**Exercise passage**.
In my final research snippet on medieval names, I'm looking at surnames, often referred to as bynames, in the thirteenth-century Custumale Roffense (the Rochester custumal), a survey of tenants and their duties and rents, which was compiled by the monks of St Andrew's Priory in Rochester.
In England, the appearance of inherited family names is associated with the post-Conquest period (i.e. after the year 1066). Nicknames, however, were quite common before then, if the Domesday Book is anything to go by.
For a wonderful 'top ten' of Old English nicknames of men who were landowners in 1066, I strongly recommend Dr Thijs Porck's blog post on the subject. It would seem there was a penchant for allusions to body parts, including the eyes, nose, feet, and even the testicles!
But what of the Rochester custumal?
I should say at the outset that the reason bynames were used was, at least in part, to distinguish one Adam (or John, Robert, or William) from the next, especially if they lived near each other. Something as simple as indicating someone's parentage was an obvious thing to do. So we have, for example, in the vill of Denton, Adam son of Solomon (see image above) and Adam son of Lambert (see image below).
Almost all the names I've come across so far that are of this kind are patronymic, that is, the father rather than the mother is named as the parent. The one probable exception is a certain Richard, also from Denton, who is named as the son of Sevara (in the manuscript the name appears as Seuare, a feminine genitive form: see image below), which may be an earlier version of the woman's name Savory.
It is common for bynames to be geographical, usually in the form of name + location, such as Amabel (Mabel) of Lynsted, Godard of Rochester, and Richard of Poulhurst. Slightly differently, a surname may have indicated one's heritage: so Ralph Wale's surname may indicate he had a Welsh ancestry.
Slightly more fun among the geographical bynames are those alluding to a feature of the landscape, such as Hugh de la Cumbe (Anglo-Norman for 'of the valley') and Adam de la Helde ('of the slope/hill': see helde in the Middle English Dictionary).
I have not come across many nicknames comparable to those of the Anglo-Saxons in the Domesday Book, mentioned above. The only two so far are Hugh the Red (Latin, Rufus, see image above), who perhaps had a ruddy complexion or red hair, and Elword 'the Angry' (Old English weamod, see image below), of whom, I believe, I would have stayed clear in the local thirteenth-century alehouse.

**What to produce**. In the blog post on medieval bynames, what Old English word is given for Elword's nickname "the Angry"? You won't need any of the items.

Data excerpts
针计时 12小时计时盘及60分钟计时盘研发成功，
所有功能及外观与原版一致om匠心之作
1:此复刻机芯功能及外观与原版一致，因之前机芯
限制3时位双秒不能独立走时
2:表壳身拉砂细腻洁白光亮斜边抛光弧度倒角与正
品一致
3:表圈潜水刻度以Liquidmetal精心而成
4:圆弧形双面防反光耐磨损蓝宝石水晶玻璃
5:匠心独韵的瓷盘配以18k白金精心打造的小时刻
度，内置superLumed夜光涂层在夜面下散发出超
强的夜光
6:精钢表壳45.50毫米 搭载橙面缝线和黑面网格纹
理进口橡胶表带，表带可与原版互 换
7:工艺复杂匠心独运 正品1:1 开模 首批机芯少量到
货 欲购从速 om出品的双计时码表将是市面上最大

**Result for this exercise**. Weamod.